[Stored records]
━━━

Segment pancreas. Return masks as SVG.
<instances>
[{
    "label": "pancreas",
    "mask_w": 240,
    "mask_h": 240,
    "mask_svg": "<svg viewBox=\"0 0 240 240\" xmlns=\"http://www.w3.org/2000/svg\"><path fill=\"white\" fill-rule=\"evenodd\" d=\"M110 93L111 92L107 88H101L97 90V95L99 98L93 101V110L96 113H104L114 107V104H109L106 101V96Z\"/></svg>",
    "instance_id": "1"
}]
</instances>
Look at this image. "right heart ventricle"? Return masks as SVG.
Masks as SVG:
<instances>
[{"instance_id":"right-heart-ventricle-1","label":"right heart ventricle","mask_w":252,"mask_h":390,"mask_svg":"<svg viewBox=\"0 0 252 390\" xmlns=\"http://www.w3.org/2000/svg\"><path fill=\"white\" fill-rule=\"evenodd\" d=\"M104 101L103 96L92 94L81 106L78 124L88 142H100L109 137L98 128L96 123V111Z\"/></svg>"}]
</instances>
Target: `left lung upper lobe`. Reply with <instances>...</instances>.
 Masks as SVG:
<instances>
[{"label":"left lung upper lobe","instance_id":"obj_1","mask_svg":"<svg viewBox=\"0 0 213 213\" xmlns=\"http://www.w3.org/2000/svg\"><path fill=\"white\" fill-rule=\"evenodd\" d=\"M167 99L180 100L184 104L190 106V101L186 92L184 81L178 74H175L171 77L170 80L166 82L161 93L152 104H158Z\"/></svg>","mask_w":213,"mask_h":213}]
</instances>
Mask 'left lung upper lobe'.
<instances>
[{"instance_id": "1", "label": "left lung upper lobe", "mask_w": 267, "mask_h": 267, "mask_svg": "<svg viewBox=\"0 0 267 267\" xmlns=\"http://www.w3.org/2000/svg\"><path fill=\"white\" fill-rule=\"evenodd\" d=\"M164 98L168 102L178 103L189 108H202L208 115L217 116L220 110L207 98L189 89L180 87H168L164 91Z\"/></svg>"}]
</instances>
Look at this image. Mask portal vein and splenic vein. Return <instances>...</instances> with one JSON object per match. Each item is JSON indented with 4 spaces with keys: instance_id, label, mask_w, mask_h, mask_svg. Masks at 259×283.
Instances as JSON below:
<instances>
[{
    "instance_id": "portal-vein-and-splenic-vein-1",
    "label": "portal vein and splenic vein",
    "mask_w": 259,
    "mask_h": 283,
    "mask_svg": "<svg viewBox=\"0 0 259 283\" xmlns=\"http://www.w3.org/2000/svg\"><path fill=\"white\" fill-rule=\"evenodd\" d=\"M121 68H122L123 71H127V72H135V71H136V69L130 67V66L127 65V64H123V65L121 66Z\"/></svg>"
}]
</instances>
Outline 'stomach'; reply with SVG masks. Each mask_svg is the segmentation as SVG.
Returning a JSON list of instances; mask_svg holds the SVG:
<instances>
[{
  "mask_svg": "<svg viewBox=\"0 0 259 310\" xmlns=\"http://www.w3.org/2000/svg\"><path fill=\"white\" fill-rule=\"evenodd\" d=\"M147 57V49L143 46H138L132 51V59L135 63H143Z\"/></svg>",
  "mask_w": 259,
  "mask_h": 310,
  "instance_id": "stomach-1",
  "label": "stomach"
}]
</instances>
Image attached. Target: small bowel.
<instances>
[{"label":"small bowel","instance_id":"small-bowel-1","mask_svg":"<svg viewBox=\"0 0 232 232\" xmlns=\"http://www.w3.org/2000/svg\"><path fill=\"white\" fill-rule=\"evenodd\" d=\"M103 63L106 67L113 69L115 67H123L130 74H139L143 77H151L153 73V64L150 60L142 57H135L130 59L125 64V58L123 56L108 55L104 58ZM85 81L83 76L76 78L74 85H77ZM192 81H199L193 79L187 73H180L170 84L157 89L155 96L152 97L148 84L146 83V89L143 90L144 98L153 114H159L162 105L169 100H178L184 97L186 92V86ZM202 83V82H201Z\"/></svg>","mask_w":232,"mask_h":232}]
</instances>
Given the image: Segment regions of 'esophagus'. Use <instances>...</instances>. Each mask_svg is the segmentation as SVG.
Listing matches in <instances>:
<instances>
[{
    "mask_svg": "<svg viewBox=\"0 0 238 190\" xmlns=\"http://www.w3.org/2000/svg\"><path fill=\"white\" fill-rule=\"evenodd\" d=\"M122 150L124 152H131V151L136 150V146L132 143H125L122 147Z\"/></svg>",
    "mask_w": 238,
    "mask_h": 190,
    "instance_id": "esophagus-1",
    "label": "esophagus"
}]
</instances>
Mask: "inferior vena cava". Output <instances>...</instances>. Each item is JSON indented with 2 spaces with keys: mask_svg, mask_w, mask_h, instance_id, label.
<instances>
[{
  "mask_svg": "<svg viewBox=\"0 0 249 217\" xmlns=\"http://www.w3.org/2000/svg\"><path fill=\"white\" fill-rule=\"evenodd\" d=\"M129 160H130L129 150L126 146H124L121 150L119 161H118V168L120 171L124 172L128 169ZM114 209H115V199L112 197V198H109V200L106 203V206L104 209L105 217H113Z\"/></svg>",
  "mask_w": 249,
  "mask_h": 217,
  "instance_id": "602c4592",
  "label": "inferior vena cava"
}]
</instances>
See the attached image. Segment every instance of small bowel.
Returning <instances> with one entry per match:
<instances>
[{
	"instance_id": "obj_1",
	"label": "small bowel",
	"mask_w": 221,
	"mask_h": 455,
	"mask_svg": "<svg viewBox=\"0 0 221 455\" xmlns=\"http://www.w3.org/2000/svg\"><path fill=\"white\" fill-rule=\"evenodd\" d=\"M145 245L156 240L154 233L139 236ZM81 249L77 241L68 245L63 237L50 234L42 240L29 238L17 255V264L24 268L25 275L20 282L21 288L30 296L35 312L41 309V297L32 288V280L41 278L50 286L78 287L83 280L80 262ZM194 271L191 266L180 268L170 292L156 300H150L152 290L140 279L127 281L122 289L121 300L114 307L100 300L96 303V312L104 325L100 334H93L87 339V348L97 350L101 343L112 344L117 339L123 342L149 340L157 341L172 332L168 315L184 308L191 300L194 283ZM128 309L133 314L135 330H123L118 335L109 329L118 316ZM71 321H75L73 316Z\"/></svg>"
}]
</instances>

━━━

- [Stated task]
Which lines above contain the word "vena"? Copy each of them, matching case.

- [Written answer]
Mask: "inferior vena cava". Output <instances>...</instances>. Each item is JSON indented with 2 spaces with keys: mask_svg, mask_w, mask_h, instance_id, label.
  "label": "inferior vena cava"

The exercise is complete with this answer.